Care In Retirement Homes

Understanding Levels Of Care In Retirement Homes

December 28, 2023

Senior living communities offer varying levels of care to cater to different needs, ensuring that residents receive the required support for a comfortable lifestyle.

Assisted living, memory care, and nursing homes provide different levels of care in the exact location. Independent living, meanwhile, is the least restrictive setting on the senior housing continuum.


Bathing is an essential level of care for many elderly individuals. In some cases, resistance to bathing can become a significant barrier to maintaining health and well-being. It can be triggered by discomfort in the water, embarrassment or fatigue, concerns about falling, and the risk of infection.

Bathing can also help improve breathing problems, especially in a warm water bath. The lungs are more fully expanded and can breathe air during this activity.

This broader occupation theme primarily encompassed increased ‘cleanliness’ and more excellent choice and control,’ which combined to promote greater autonomy with personal care.


A retirement home that offers assisted living will have trained staff on hand to help with the basics of daily life, including dressing. For this reason, you must pack your elderly relative’s clothing in a way that makes it as easy to get dressed as possible.
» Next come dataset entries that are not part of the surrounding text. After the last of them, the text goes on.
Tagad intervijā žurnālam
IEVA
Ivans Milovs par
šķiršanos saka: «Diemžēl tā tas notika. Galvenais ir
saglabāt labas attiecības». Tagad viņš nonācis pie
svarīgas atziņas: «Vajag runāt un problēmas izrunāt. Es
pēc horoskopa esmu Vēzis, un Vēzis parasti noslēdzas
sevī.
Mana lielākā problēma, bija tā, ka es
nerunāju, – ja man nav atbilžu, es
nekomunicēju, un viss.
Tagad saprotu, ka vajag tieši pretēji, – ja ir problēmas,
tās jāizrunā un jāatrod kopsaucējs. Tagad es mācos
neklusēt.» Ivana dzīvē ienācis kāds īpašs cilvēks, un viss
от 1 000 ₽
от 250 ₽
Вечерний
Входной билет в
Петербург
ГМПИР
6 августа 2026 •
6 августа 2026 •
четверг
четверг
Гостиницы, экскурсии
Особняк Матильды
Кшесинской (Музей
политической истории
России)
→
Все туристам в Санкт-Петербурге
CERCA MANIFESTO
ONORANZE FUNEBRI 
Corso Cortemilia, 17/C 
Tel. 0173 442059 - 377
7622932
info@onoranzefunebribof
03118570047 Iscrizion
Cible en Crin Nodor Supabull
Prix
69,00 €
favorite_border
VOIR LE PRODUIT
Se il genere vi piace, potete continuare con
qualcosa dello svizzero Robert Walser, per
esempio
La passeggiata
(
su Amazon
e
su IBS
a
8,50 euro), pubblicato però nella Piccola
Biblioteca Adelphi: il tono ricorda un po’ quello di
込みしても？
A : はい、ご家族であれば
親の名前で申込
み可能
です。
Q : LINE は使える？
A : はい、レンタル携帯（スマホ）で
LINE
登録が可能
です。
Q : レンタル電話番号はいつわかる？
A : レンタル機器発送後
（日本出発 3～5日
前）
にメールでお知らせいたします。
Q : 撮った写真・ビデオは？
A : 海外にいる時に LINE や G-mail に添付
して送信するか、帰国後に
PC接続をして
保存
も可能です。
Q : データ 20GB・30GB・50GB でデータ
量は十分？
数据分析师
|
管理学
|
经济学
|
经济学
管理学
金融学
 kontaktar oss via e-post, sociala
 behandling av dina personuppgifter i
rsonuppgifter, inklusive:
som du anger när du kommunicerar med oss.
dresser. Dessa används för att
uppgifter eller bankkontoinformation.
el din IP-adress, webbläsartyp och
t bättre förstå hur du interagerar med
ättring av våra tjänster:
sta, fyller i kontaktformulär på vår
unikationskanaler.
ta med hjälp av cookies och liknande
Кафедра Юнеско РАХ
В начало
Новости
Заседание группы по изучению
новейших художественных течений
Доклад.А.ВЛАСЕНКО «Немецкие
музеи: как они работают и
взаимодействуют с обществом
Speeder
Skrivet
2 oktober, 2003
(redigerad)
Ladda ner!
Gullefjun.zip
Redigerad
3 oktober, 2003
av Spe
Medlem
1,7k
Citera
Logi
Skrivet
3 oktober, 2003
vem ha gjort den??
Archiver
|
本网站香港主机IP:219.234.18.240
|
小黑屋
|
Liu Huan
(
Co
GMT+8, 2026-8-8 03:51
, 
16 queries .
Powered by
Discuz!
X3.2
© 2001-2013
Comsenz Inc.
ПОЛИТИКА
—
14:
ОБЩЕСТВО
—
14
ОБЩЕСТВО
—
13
It includes ensuring they have plenty of clothes that can be quickly undone and not too tight around the arms, legs, and chest area, which can cause discomfort.

It’s also essential to ensure your loved one has comfortable, warm layers, especially if they struggle to move independently and need help with toileting. If they’re prone to incontinence, you should include many absorbent undergarments. Having an abundance of outfits to choose from will promote independence, but they should be easily accessible so that your loved one can put them on with little to no help. Labeling drawers and organizing clothes into easy-to-find categories can make this process much easier for your senior relative.


Most older adults take several medications, and keeping accurate track of them can be difficult. Medication-related hospital admissions can account for up to 25% of more senior adult hospital admissions, mainly as a result of nonadherence or adverse drug reactions (ADRs). Learn more about assisted living medication management.

Senior living facilities have complicated medication management procedures. A medical professional has a deeper understanding of a person’s condition than family caregivers, and they can read the fine print on medication labels that may be hard for a spouse or adult child to understand.

A higher level of care focuses on giving seniors more hands-on assistance with their daily living needs, including transferring them into and out of beds or wheelchairs. They also need help managing their incontinence and behavioral issues. These residents may also need complex medical monitoring for chronic pain or other health conditions. They require verbal and physical cueing to manage their day. They may also have memory loss or other cognitive disorders. This type of care requires more specialized training and certification for staff.


The use of levels of care also allows communities to adjust a resident’s needs quickly should their health or memory worsen. In this way, it offers residents a greater sense of security.

The socialization process, often enculturation, occurs when an individual is exposed to another group’s culture and can adapt. It happens through family, peer groups, community, and resocialization settings, as well as at work and in the classroom.

At assisted living, the different levels of care include level one, which accounts for a wake-up visit and simple daily reminders, and level five, which provides hands-on assistance with multiple ADLs. Each Continuing Care Retirement Community/FFSCCRC may define levels of care differently, but they typically boil down to the same spectrum. Levels are based on information gathered from a resident’s medical history, physical (H&P) assessment, and personalized care plan. In addition, it is based on the senior’s ability to ambulate and manage their medications, doctor appointments, and bladder and bowel control.